The very large number of comments on this topic certainly shows just how obsessed New Zealanders are with residential property. This obsession is one of the main reasons why we are such a poor nation compared with those nations that are doing better than us. It’s just as well we have a reasonable lifestyle in New Zealand to make up for our weak financial position. For those who can afford to buy good housing and food that is.

Up
1

That lifestyle is just backed by selling houses to each other, with new entrants to the economy (FHB) borrowing greater sums to make up the difference.  

The economy is no different than taking out a $20k CC, spending $5k/mth on living well while only earning $4k salary.  The CC company loves it so much, they drop the rate from 15% to 12% and increase limit by $5k = the same in interest dollars.  Rinse and repeat.  Now I have a $100k credit limit with a 3% rate, and rates start going up.  

Up
3

Considering the offers are so far below the sellers expectations its going to be amazing to watch the levy break.....

Up
7

Thousands of homes sell every month. Why do you keep overlooking that fact.

Up
0

Thousands of liters of water spills over a levy before it breaks.  

Up
4

So you reckon there aren't buyers who need to purchase, ones who have been waiting in the wings. Btw the analogy does not fit the situation.

Up
0

I know there are sellers who need to sell....       
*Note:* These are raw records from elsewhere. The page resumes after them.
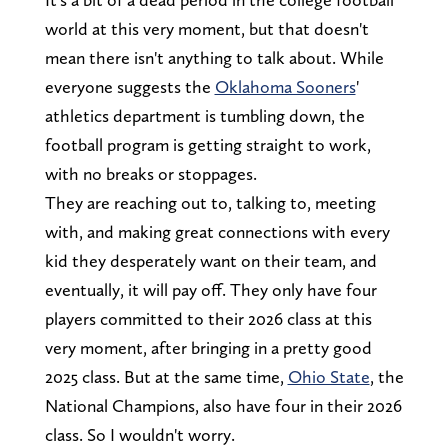
world at this very moment, but that doesn't
mean there isn't anything to talk about. While
everyone suggests the
Oklahoma Sooners
'
athletics department is tumbling down, the
football program is getting straight to work,
with no breaks or stoppages.
They are reaching out to, talking to, meeting
with, and making great connections with every
kid they desperately want on their team, and
eventually, it will pay off. They only have four
players committed to their 2026 class at this
very moment, after bringing in a pretty good
2025 class. But at the same time,
Ohio State
, the
National Champions, also have four in their 2026
class. So I wouldn't worry.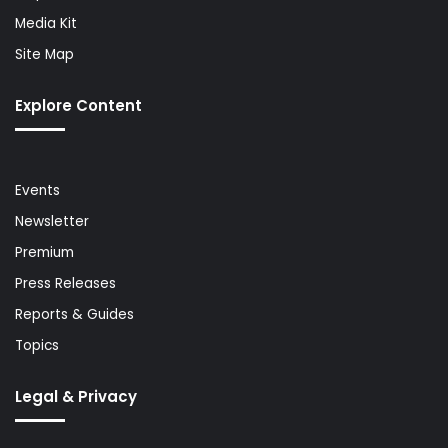
Media Kit
Site Map
Explore Content
Events
Newsletter
Premium
Press Releases
Reports & Guides
Topics
Legal & Privacy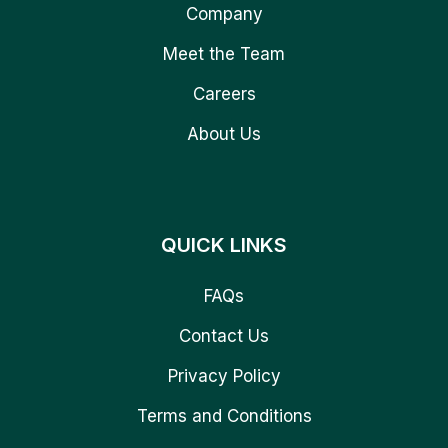
Company
Meet the Team
Careers
About Us
QUICK LINKS
FAQs
Contact Us
Privacy Policy
Terms and Conditions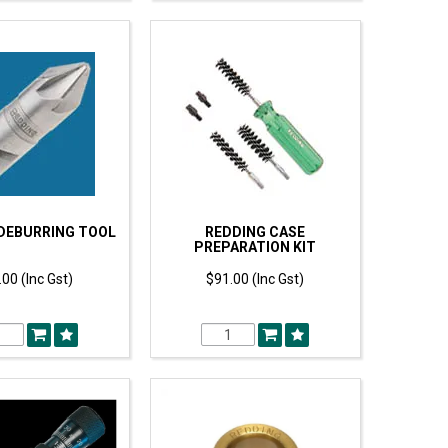
DEBURRING TOOL
REDDING CASE
PREPARATION KIT
00 (Inc Gst)
$91.00 (Inc Gst)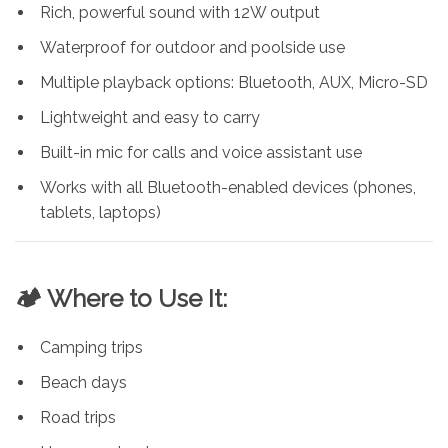
Rich, powerful sound with 12W output
Waterproof for outdoor and poolside use
Multiple playback options: Bluetooth, AUX, Micro-SD
Lightweight and easy to carry
Built-in mic for calls and voice assistant use
Works with all Bluetooth-enabled devices (phones,
tablets, laptops)
🏕️ Where to Use It:
Camping trips
Beach days
Road trips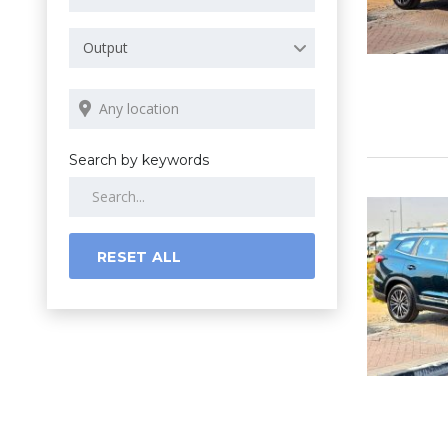
Output
Search by keywords
RESET ALL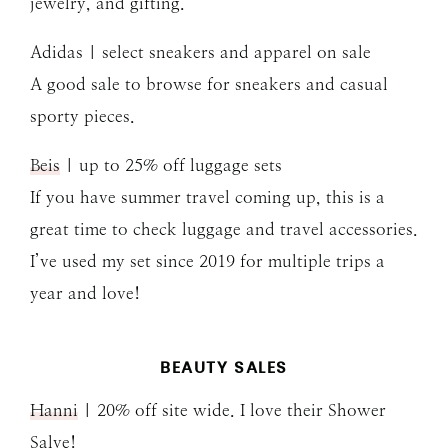
jewelry, and gifting.
Adidas | select sneakers and apparel on sale
A good sale to browse for sneakers and casual
sporty pieces.
Beis
| up to 25% off luggage sets
If you have summer travel coming up, this is a
great time to check luggage and travel accessories.
I’ve used my set since 2019 for multiple trips a
year and love!
BEAUTY SALES
Hanni
| 20% off site wide. I love their Shower
Salve!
Some will not be able to afford a doubling of interest rate costs.....

  tick... tock... tick... tock....

Up
4

The ones that want to buy cant, so migrate to Aussie. Those that can buy are waiting for the greedilocks 2% loans to role off to 7%....

Popcorn.

Up
2

"The ones that want to buy cant"

Obviously many can ... just going by the monthly figures. Also not everyone wants to move to Aussie incl yourself it seems

Up
0

There will always be buyers.  In particular, those who already own a home and are trading up/down/across.  But even those buyers may be held back by their "subject to sale" clause.  

Up
1

We're selling!... Not any more.

 

Prices fall when supply is high demand low.

 

Supply is huge right now.Trademe listings are at record levels, new builds are in over supply and buyers have fecked off!

 Crash! Coming.

Up
0

Auckland housing is beginning the process of price discovery to the downside.

Akin to GME/AMC. When the central banks remove liquidity. An asset with negative growth/poor yields will be repriced as appropriate. 

Up
5

there are three types of people who comment here ..

1. Property owners (mortgage low/ free) who love the housing market. And want a boom bust market to make oodles of money.

 

2 property owners ( mortgage high) who love watching the market rise more than fall 

 

3. Idiots who bummed around, never got good careers, earn crap wages ( due to thier own decisions/ choices and nobody else's actions!!!!) or are just lazy minded. They don't own a home and are jealous of 1. & 2. Above. They also justify their renting with bullshite excuses.

 

And anybody who says housing speculation is easy is a dreamer!...

 

1. You have to be brave to spend large sums in a tricky market where you could lose big or gain big .

2. You have to do a lot of analysis to get your timing right 

3. You need to know a good price v bad price in the time frames of the market highs and lows etc.

4. Blah blah blah...

 

​​​​But, my experience has been very pleasing fo 16 years Compared to the previous 30 working my arse off " for the man"  just for all the profits to head offshore.

 

sooo .. housing speculation is a great NZ INCOME THAT DOES MORE FOR NZ THAN ...THE BANKS, GOOGLE, AND MOST LARGE CORPORATES.

 

ALSO, BUYING AND SELLING PROPERTY HAS LIFTED THE VALUES OF HOUSES IN POOR AREAS THUS LIFTING THE WEALTH OF THE POORER PEOPLE WHO BUSTED ASS BUYING PROPERTY 5, 10 ,25 YEARS AGO.